Story Lifetime and Deployment Process - GovWizely/webservices GitHub Wiki

This page explains how a story should be managed, from its inception to being deployed to production.

Story Lifetime

The following points describe a story's lifetime, while also giving instructions on how to manage each step.

  1. Creation: the story is created by someone. Often the person is Erik or Stuart from the ITA.

  2. Start: to start the story, give it an estimate and click "Start".

  3. Location of code: do your work on a topic branch. Be mindful to update our documentation on developerportal by opening a PR if necessary.

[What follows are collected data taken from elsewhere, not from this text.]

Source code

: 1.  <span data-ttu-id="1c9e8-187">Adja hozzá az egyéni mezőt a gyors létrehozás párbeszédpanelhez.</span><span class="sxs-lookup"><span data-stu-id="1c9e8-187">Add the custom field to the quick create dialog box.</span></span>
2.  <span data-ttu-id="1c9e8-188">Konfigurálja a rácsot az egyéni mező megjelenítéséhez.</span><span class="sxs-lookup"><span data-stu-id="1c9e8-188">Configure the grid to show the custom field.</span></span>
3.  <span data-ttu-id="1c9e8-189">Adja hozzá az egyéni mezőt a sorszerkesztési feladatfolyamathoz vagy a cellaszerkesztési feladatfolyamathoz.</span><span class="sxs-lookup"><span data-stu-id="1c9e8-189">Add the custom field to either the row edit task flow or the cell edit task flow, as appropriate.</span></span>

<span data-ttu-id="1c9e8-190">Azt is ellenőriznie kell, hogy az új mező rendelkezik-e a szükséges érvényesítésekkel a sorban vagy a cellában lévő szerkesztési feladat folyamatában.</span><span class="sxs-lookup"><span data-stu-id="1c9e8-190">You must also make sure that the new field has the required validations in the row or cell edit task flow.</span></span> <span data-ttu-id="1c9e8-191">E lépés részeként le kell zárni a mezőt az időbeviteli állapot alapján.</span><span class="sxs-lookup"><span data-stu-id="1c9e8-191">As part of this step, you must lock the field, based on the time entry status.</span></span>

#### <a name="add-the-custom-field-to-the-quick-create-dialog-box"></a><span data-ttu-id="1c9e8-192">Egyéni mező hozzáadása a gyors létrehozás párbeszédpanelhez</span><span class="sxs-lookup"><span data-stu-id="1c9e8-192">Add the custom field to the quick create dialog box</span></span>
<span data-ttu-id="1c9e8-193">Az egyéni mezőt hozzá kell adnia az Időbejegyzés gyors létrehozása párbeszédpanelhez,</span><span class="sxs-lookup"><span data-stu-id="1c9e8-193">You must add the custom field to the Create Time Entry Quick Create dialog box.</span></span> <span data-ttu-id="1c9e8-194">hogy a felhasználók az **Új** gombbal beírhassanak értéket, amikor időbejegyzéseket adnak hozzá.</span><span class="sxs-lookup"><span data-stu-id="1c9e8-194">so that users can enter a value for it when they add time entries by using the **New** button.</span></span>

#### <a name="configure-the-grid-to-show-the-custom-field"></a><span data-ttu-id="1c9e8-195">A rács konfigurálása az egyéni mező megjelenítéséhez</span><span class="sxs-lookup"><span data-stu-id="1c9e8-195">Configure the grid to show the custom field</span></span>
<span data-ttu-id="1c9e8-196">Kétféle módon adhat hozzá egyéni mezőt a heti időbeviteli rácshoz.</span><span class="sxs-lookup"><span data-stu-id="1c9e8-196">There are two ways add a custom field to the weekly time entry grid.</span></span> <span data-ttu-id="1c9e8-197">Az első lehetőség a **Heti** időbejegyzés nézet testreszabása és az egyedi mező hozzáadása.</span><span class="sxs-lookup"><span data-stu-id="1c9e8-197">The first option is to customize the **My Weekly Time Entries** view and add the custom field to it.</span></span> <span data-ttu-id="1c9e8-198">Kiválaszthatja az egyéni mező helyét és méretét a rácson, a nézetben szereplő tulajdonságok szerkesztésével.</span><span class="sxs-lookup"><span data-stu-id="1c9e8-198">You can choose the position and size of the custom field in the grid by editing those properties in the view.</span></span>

  4. When you feel your work is ready for review, open a PR against master assign it to a dev for review. If you want the work onto staging for feedback before it is complete, ask a dev capable of deploying to staging (James or Calum at time or writing) to do so.

  5. If you don't have further code changes to make, mark the story as "Finished". Please organize your commits at this point by squashing together etc.

  6. When the work has been deployed to staging and you don't plan on making further changes, mark the story as "Delivered" On the story, ask the requester to review the work, giving any details they'll need (URL, example search queries, etc.). Ask the requester to "Accept" the story once they're happy with the work.

  7. Once the requester is happy with the work, add the "requester review done" label to the PR. While this has been going on, you may find that the code reviewer has given the PR the "needs code changes" label and has marked the story "Started". If so, act on their feedback, making the necessary changes.

  8. At this point, if the PR hasn't been given the "code review done" label, badger the reviewer until they've reviewed the code. If both "done" labels have been given, the reviewer will merge the PR to master, causing it to be included in the next release to production.

Deploying to Staging

As much as possible, we'll use the "staging" branch to deploy to staging.

In most cases, what's on staging will be one or more open PRs. The branch for each PR will have been merged to the staging branch, and the PR will have been given the label "on staging".

If you'd like to deploy something to staging and there are already several PRs deployed, just check out the staging branch and merge what you'd like to deploy. If the PRs which are already there need rebasing, you may have to rebase everything, reset the staging branch to master then re-merge all branches that need to be staged.

Code Review

When reviewing code, in addition to making sure the changes fulfil the request of the story, please check:

  • That specs pass.
  • Test coverage: should always be kept at 100%.
  • Code Climate score: it should never decrease, unless there's a good reason.
  • That the source has been formatted by rubocop -a.

After reviewing the code, please give the PR either a "code review done" or "needs code changes" label. If the PR needs changes, mark the story as "Started" in PT.

Deploying to Production

Our policy is: if it's on master, it's good to go to production.

The release engineer (James at time of writing) will sync the govwizely and ITA repos and deploy weekly on Thursdays and on special request.